■ Dataset excerpts ■
######

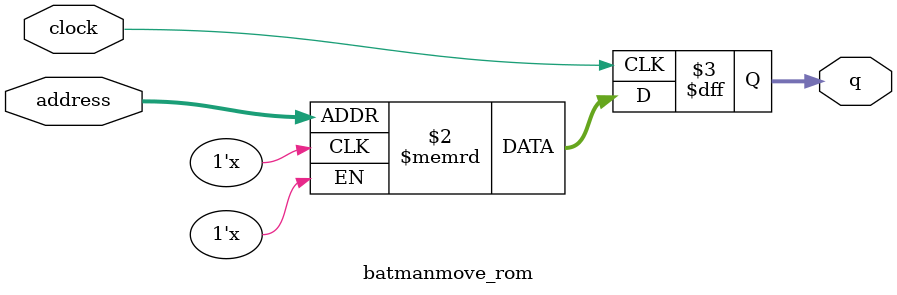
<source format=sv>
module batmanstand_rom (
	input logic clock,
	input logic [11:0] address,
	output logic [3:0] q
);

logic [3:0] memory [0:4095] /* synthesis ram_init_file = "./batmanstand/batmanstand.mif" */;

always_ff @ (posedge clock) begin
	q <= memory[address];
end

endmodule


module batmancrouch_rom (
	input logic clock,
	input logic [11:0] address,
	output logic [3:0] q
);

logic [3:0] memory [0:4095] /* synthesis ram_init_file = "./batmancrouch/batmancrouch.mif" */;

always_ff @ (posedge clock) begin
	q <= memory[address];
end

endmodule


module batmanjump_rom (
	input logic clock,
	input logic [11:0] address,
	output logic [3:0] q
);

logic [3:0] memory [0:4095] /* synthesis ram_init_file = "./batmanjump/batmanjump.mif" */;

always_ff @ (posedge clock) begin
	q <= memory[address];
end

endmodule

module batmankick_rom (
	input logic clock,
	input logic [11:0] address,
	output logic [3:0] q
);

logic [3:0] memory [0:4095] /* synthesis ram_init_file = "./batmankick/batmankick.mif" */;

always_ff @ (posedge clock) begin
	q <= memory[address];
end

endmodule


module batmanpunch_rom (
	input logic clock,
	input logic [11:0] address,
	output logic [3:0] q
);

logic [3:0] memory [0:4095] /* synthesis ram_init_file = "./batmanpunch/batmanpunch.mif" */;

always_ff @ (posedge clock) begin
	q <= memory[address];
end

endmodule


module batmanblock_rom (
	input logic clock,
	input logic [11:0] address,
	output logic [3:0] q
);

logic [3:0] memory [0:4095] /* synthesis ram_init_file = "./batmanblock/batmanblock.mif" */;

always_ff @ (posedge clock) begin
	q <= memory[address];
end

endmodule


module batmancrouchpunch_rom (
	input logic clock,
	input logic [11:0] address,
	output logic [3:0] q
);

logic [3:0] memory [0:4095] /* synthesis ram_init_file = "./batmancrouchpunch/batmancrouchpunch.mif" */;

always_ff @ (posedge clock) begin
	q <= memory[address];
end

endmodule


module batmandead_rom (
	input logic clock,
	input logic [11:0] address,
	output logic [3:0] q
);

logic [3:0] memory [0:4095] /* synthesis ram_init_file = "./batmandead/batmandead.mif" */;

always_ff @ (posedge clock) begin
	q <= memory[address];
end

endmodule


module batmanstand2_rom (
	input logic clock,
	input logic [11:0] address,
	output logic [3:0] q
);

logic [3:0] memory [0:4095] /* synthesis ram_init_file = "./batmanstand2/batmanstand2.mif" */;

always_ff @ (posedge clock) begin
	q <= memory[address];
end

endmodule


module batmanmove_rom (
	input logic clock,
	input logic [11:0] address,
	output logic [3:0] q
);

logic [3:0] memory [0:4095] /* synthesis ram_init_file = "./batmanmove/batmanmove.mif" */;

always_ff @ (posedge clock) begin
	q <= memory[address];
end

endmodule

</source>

######

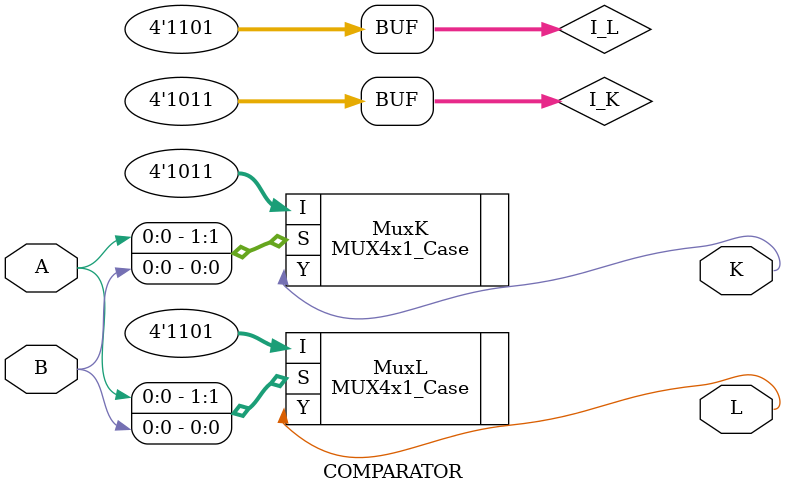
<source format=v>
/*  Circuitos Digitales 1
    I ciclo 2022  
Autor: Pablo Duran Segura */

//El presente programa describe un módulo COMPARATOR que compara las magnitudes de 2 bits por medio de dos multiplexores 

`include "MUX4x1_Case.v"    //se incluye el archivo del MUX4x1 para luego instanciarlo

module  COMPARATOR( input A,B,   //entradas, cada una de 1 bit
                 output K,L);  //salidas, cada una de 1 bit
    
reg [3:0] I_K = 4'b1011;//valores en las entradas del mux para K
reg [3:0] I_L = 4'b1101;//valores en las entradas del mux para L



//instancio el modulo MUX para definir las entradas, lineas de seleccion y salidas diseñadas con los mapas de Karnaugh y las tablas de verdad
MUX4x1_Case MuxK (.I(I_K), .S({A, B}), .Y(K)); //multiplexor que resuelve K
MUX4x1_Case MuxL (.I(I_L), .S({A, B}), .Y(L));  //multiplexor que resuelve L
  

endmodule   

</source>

######

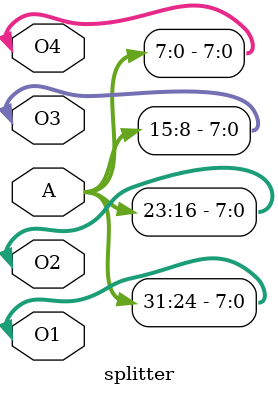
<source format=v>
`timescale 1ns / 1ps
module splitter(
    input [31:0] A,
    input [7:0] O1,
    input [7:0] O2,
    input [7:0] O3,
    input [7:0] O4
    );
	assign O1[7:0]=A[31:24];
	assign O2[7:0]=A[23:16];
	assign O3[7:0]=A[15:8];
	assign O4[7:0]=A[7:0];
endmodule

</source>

######

Copy each line above that contains the string "cada".

■ Worked solution ■
module  COMPARATOR( input A,B,   //entradas, cada una de 1 bit
                 output K,L);  //salidas, cada una de 1 bit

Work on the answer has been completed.